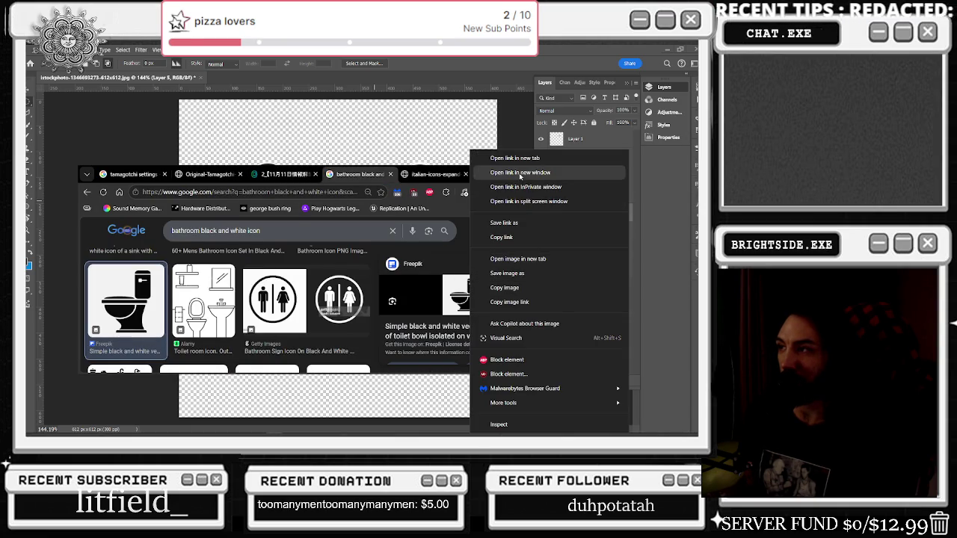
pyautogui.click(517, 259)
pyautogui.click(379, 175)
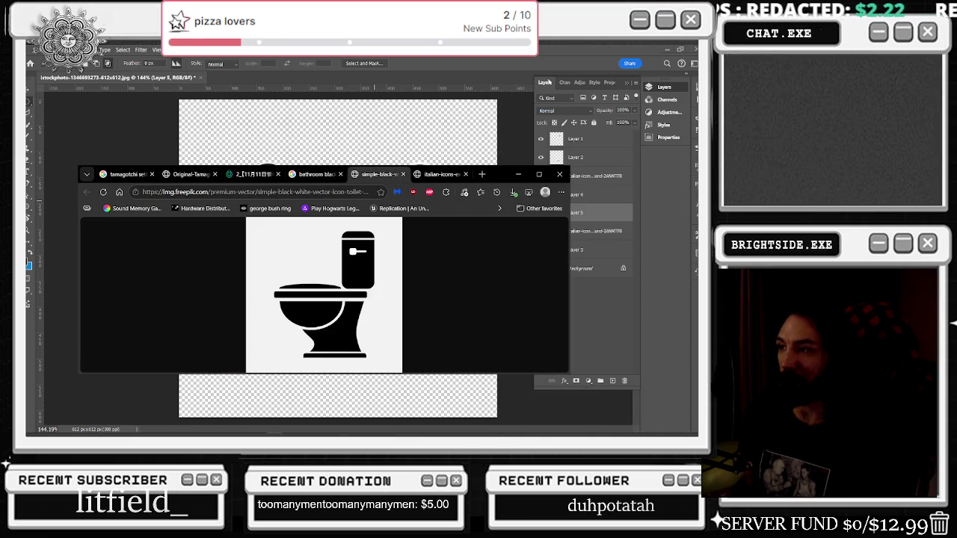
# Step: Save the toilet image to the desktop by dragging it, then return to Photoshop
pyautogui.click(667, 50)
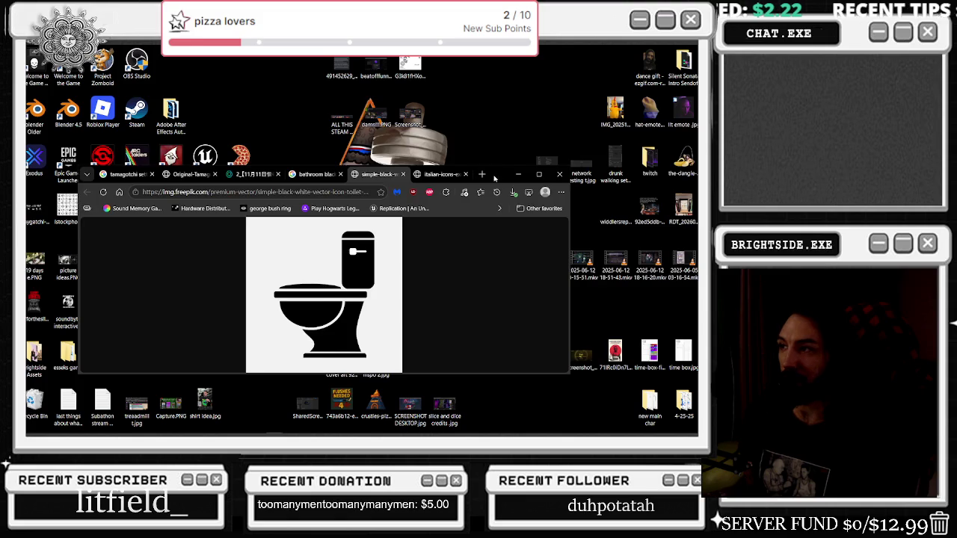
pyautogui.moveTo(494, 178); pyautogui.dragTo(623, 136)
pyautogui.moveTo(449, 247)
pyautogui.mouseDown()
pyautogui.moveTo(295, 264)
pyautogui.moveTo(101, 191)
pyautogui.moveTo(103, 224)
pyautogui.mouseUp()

──────────

> [PROBLEM]:
If a line in the records includes the string "pyautogui", copy it.

> [SOLUTION TO THIS TASK]:
pyautogui.click(517, 259)
pyautogui.click(379, 175)
pyautogui.click(667, 50)
pyautogui.moveTo(494, 178); pyautogui.dragTo(623, 136)
pyautogui.moveTo(449, 247)
pyautogui.mouseDown()
pyautogui.moveTo(295, 264)
pyautogui.moveTo(101, 191)
pyautogui.moveTo(103, 224)
pyautogui.mouseUp()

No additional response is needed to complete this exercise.